Better late than never, Wildrose Leader Danielle Smith has recognized that building a big-tent party does not mean making room for intolerance.

In a recent interview with a website for lesbian, transgendered and bisexual women, Ms. Smith finally acknowledged the obvious: The fire-and-brimstone homophobia of former Wildrose candidate Allan Hunsperger, who called public schools "godless" for preaching tolerance and claimed that gay people would "suffer the rest of eternity in the lake of fire, hell, a place of eternal suffering," made him an unfit candidate in the riding of Edmonton-South West in this past spring's Alberta election campaign.

In fact, the controversy around Mr. Hunsperger did damage to Wildrose far beyond the boundaries of one constituency. It helped show that the party, which seemed to be on its way to victory, was not ready for prime time.

Wildrose was hardly the first new party to inadequately vet its candidates, and to an extent such embarrassments can be chalked up to growing pains. Still, Ms. Smith's poor judgment made the situation worse than it needed to be.
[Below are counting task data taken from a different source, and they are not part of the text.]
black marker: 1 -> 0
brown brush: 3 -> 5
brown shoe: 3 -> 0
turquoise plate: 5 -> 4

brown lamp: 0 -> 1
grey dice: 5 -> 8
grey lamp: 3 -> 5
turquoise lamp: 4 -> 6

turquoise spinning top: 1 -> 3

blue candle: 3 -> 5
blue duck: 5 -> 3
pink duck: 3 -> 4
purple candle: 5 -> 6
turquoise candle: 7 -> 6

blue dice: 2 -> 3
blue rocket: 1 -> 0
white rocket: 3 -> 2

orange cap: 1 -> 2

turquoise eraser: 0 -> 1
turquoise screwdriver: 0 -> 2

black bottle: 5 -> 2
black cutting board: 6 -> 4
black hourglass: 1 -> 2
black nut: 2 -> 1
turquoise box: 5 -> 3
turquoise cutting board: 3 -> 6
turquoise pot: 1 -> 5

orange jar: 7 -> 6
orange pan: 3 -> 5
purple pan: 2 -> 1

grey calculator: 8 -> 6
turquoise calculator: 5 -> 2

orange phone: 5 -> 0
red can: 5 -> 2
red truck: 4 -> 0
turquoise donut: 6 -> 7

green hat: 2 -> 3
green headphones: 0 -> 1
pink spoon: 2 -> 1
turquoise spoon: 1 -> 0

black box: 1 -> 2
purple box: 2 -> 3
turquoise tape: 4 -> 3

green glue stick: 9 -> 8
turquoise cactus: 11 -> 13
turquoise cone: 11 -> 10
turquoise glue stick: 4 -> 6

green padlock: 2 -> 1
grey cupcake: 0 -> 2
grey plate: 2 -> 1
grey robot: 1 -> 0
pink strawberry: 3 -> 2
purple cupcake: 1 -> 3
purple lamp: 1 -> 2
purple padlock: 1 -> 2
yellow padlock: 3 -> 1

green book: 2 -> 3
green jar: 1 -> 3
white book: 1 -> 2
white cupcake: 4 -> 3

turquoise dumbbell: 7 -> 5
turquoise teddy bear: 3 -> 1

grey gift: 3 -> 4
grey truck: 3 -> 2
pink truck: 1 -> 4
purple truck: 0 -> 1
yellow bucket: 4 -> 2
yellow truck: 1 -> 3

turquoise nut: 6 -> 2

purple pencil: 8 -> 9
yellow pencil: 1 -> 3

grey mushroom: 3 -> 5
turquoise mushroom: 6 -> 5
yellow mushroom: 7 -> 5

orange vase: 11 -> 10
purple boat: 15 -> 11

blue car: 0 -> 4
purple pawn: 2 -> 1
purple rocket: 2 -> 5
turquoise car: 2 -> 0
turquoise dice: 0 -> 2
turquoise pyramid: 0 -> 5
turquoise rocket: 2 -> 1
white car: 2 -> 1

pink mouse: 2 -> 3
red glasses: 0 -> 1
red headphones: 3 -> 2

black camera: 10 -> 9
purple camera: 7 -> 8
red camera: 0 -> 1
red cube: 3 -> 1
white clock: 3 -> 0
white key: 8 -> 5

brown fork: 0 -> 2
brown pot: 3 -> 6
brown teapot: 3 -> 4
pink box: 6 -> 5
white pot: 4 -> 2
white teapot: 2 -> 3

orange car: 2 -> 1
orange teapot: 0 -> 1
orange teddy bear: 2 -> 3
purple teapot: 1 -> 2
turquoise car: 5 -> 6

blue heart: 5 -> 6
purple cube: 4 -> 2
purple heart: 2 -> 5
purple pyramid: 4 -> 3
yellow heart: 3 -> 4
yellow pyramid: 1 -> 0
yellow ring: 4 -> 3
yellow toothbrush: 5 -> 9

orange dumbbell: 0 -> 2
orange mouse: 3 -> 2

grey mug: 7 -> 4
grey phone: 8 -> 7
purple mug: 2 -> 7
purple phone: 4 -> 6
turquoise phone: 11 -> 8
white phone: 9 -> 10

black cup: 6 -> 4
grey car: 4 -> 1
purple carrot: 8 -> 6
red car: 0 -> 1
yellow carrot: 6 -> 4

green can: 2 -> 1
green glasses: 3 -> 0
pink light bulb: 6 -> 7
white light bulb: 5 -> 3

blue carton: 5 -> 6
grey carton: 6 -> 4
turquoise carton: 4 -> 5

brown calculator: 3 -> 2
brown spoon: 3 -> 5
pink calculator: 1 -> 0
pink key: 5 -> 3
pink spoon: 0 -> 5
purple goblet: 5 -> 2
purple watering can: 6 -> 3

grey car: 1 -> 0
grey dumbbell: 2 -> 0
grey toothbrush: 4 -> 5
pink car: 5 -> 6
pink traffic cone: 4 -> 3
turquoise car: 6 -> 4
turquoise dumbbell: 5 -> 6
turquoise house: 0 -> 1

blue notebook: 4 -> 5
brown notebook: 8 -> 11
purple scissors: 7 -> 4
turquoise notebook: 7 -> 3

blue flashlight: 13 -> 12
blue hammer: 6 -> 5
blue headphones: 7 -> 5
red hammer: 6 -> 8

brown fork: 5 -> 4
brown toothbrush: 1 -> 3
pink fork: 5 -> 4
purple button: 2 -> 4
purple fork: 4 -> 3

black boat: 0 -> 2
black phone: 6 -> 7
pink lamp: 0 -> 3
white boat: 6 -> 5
In the heat of the campaign, she refused to condemn Mr. Hunsperger's comments. Despite being socially liberal herself, she seemingly believed enough of her party's supporters were sympathetic to Mr. Hunsperger's views that it would be damaging to distance herself too much.

Instead, that controversy, and a similar one in which she declined to speak out against a candidate who said he had an advantage because he was Caucasian, contributed to Wildrose capturing only 17 of Alberta's 78 seats – and offered a lesson about the perils of pandering.

Thankfully, Ms. Smith has evidently learned it. It's a small step toward making her party a more viable option, even if it's a belated one.